**Work to be completed:**
Could the listing below be returned exactly, with its pictures left out?

**Given information:**

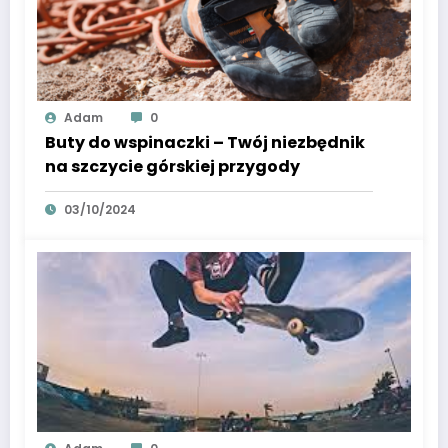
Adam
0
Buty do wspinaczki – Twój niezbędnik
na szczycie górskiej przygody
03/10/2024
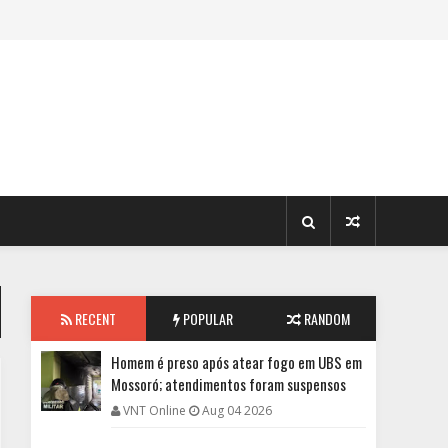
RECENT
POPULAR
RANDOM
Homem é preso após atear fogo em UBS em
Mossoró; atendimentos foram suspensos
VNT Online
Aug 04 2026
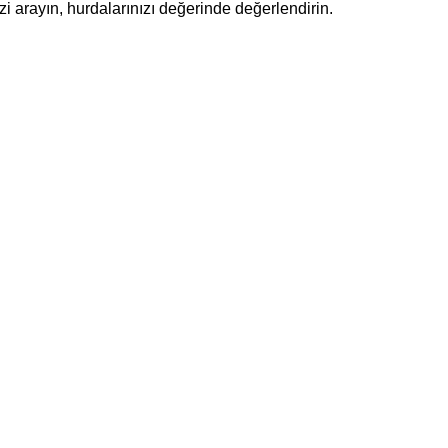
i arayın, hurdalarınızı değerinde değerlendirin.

**Exercise answer:**
Adam
0
Buty do wspinaczki – Twój niezbędnik
na szczycie górskiej przygody
03/10/2024
RECENT
POPULAR
RANDOM
Homem é preso após atear fogo em UBS em
Mossoró; atendimentos foram suspensos
VNT Online
Aug 04 2026
i arayın, hurdalarınızı değerinde değerlendirin.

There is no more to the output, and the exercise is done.